As shown in the example of FIG. 3, the pipeline 300 also includes an output module 310. The output module 310 generates an output 312 based on the weight values and respective inputs such that the inputs associated with larger weight values have a greater influence on the output 312 than the proposals associated with smaller weight values. In some examples, the output module 310 may implement a generative model to create the output 312. The generative model may be a conventional generative model, such as ChatGPT™, or a proprietary generative model. For example, the generative model may be based on a variational autoencoder (VAE) or a transformer-based text generation model, such as, but not limited to, GPT-4, T5, Claude™, or Large Language Model Meta AI™ (LLaMA). The output module 310 leverages the collective inputs (e.g., group of inputs 302) and their weights to generate a novel and unique output. By integrating the diverse perspectives and considering the varying influences of each input, the output module 310 generates an output that captures an essence of a shared concept while incorporating the creativity and contributions of the users. As an example, the output 312 may be a new solution based on the group of inputs 302.

Although the pipeline 300 illustrated with respect to FIG. 3 demonstrates a technique for generating an output 312 based on a group of inputs 302, FIG. 3 only exemplifies various aspects of the present disclosure. Various aspects of the present disclosure are directed to various techniques for receiving multiple inputs from a group of users, embedding the inputs in an embedding space, weighting the inputs based on a respective proximity to the centroid of the embedding space, and generating a novel output based on the weighted inputs.

FIG. 4 illustrates a proposal embedding space, in accordance with aspects of the present disclosure. As shown in the example of FIG. 4, the embedding space 400 includes a group of embeddings 402 and a centroid 404. For simplicity, only some of the embeddings 402 are labeled. Each embedding 402 may be a numerical vector representation of the group of inputs 302. The centroid 404 represents the center of the group of embeddings 402 in the embedding space 400. Various aspects of the present disclosure may include weighting an input based on the proximity of the input's embedding 402 to the centroid 404, such that a first embedding 402a that is closer to the centroid 404 has a greater weight in comparison to a weight assigned to a second embedding 402b that is farther from the centroid 404.

The embedding space 400 illustrates an example of an embedding space. In practice, various aspects of the present disclosure may implement embedding spaces of different dimensions and sizes.

FIG. 5 is a flow diagram illustrating an example of a pipeline 500 associated with a process for determining a solution for competing inputs, in accordance with aspects of the present disclosure. Various devices and systems may implement the pipeline 500, such as the system 100 described with respect to FIG. 1, or the recommendation module 260 described with respect to FIG. 2.

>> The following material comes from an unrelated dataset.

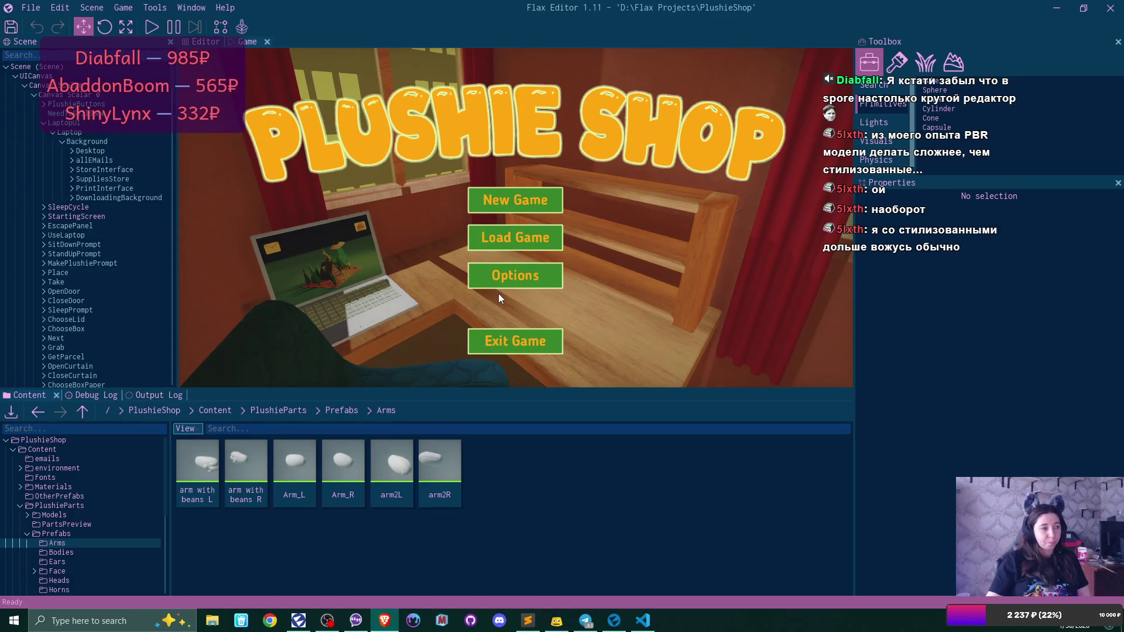
key("alt+Tab")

Initially, the pipeline 500 receives a group of inputs 502. The group of inputs 502 may be a set of diverse inputs. For example, each input may be a different idea, such as a proposed solution to the problem. In some examples, a problem may be presented to a group of users, and each user may contribute their own proposed solution. For instance, the group of users may be asked to design a new building. Each user may then propose their own design concept, including art décor and architectural style. The pipeline 500 then receives these proposals as the group of inputs 502. Aspects of the present disclosure are not limited to each input, of the group of inputs 502, being a proposal to a problem, other types of inputs are contemplated.

The group of inputs 502 may originate from a variety of sources. As explained, a group of users may provide proposals for the group of inputs 502. Additionally, or alternatively, the pipeline 500 may implement a generative model to provide one or more of the inputs of the group of inputs 502. For example, the pipeline 500 may include a generative model to generate one or more inputs of the group of inputs 502. It is also contemplated that the users may each provide more than one input of the group of inputs 502.

After receiving the group of inputs 502, an embedding module 504 generates embeddings based on the inputs. The embeddings may be embedded in an embedding space as numerical vector representations of the group of inputs 502, enabling functions to compute relationships between the different inputs. The embedding module 504 may implement a conventional embedding or dimensionality reduction technique to compute these embeddings, such as principal component analysis (PCA), singular value decomposition (SVD), continuous bag of words (CBOW), skip-gram, or a neural network encoder.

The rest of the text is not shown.